Revision tracking records:

□ □ □ □

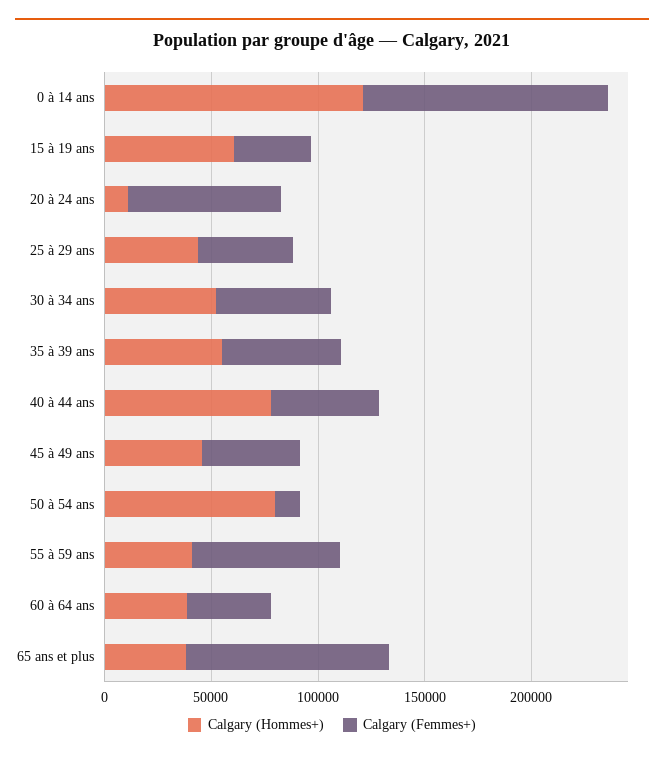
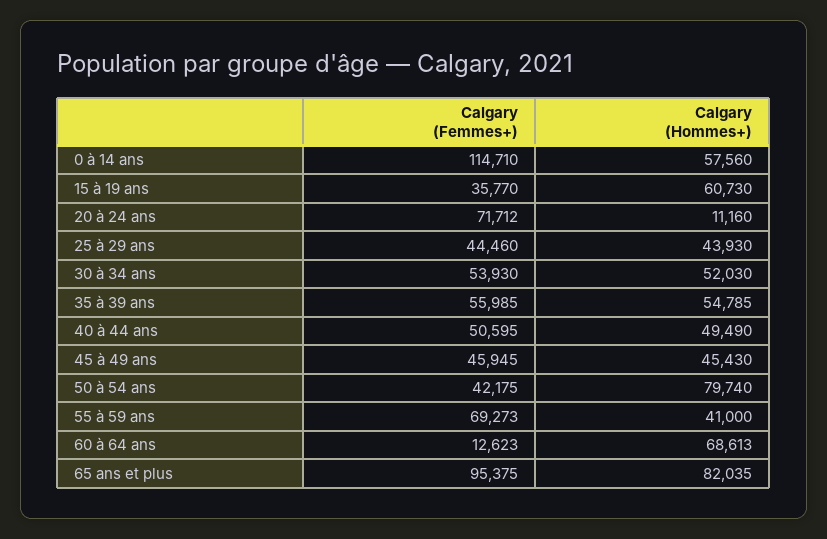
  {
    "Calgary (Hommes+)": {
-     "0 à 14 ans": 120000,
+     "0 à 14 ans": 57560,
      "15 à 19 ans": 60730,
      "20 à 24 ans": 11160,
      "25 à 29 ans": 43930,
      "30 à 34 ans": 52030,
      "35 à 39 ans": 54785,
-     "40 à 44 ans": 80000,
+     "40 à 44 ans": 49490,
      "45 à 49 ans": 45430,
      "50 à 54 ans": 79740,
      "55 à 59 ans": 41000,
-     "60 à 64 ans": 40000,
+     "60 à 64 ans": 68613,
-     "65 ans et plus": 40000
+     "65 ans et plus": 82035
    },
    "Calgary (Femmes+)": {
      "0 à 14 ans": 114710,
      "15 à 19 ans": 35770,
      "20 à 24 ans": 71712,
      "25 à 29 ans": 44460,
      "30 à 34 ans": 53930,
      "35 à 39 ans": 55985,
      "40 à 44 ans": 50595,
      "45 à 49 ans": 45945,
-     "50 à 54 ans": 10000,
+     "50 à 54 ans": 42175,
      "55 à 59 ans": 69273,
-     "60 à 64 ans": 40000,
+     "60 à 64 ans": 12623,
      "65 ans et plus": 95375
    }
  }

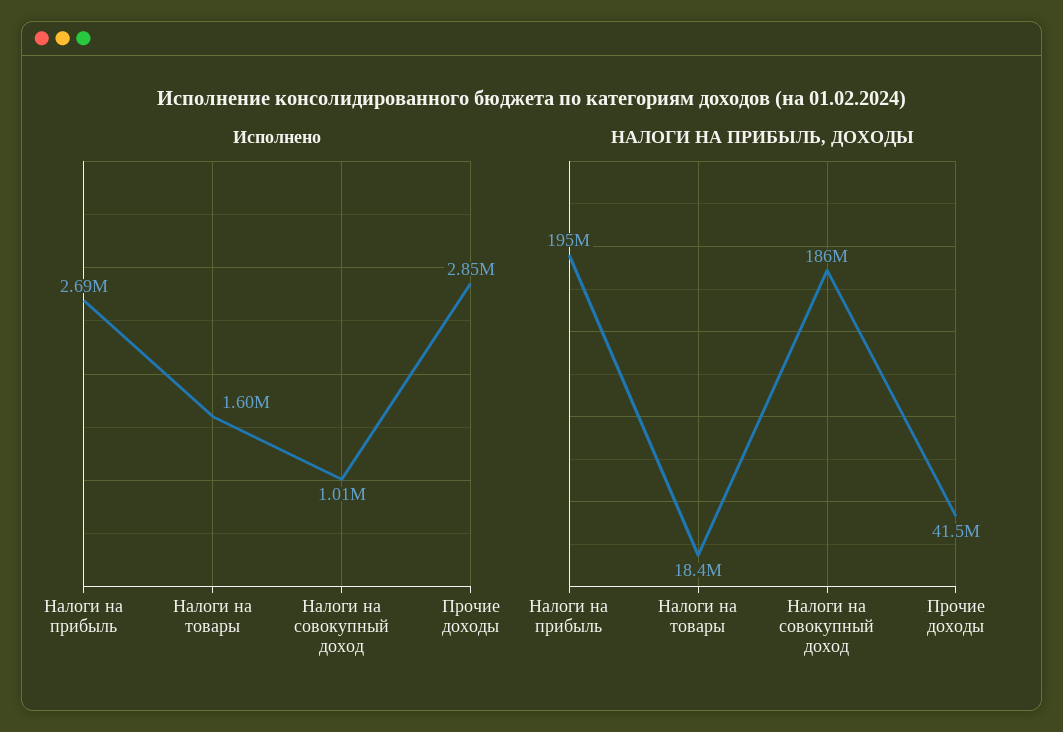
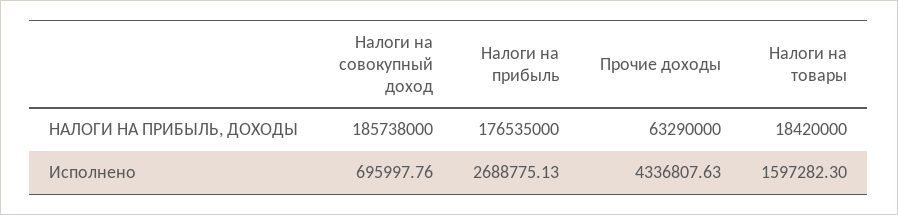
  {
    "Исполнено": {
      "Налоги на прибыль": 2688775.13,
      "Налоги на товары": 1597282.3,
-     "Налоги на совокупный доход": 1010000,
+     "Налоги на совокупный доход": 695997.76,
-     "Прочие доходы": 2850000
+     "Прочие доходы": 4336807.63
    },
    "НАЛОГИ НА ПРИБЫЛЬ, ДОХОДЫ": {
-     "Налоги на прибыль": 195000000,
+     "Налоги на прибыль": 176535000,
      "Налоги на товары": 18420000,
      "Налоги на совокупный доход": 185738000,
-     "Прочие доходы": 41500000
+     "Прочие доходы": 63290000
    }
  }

□ □ □ □

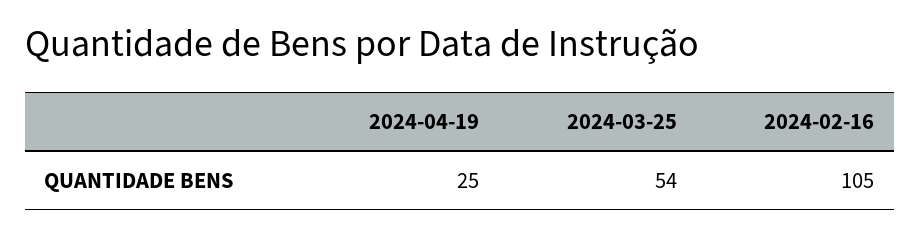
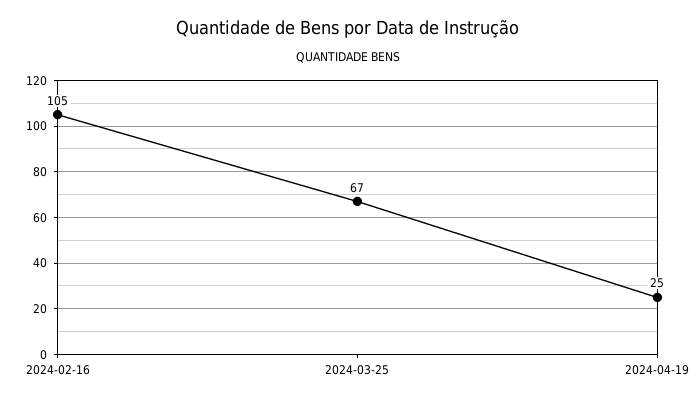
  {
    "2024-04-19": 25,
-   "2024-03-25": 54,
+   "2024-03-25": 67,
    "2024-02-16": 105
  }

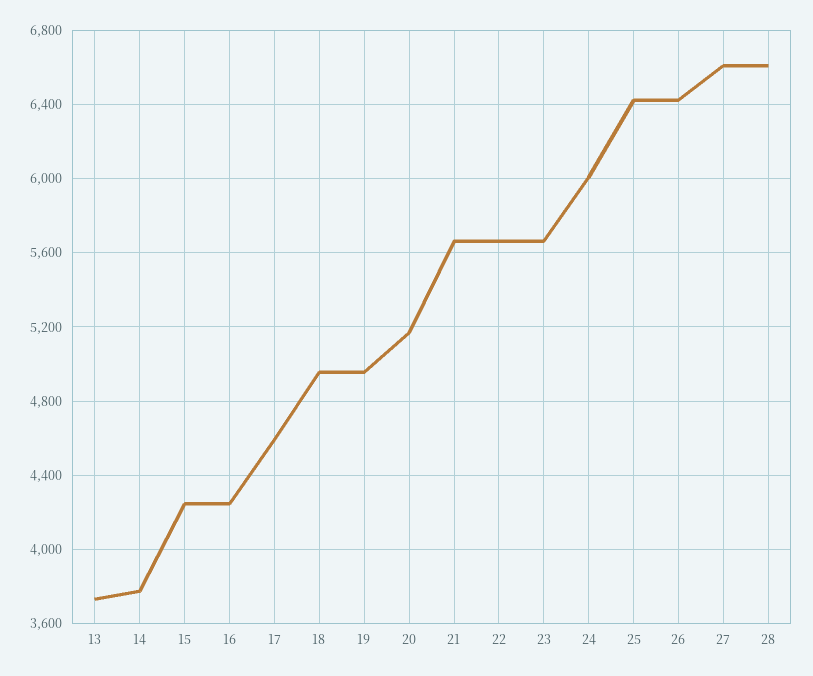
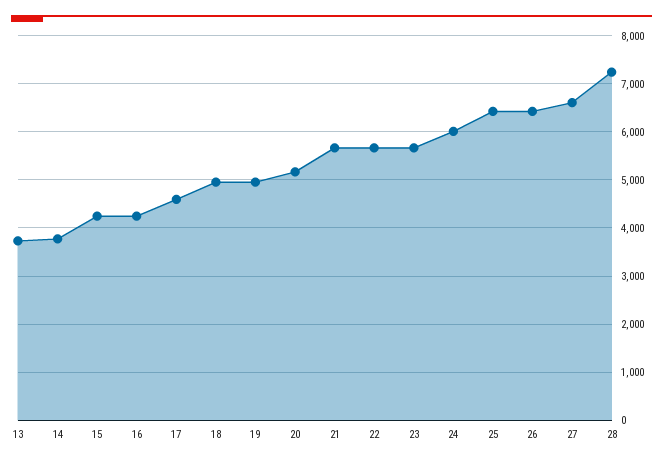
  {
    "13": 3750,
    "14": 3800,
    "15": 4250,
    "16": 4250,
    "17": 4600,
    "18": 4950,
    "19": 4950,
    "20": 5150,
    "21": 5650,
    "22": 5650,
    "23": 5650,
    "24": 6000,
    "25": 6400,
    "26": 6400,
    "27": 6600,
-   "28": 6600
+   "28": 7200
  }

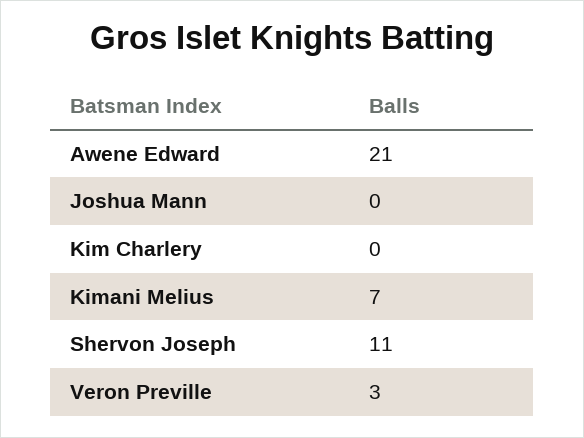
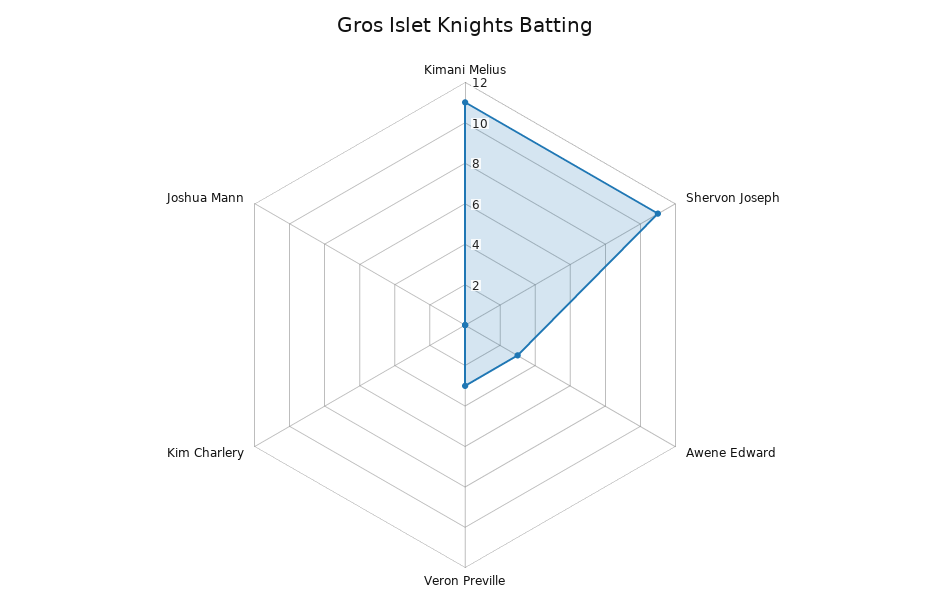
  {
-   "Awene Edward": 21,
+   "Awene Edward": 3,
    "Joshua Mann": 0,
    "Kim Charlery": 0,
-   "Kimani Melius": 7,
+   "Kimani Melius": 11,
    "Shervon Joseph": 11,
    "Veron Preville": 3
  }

□ □ □ □

▶ [YOUR INSTRUCTIONS]:
What is the number of lines in the entries above that contain the word "совокупный"? Answer with that number only.

▶ [SOLUTION]:
3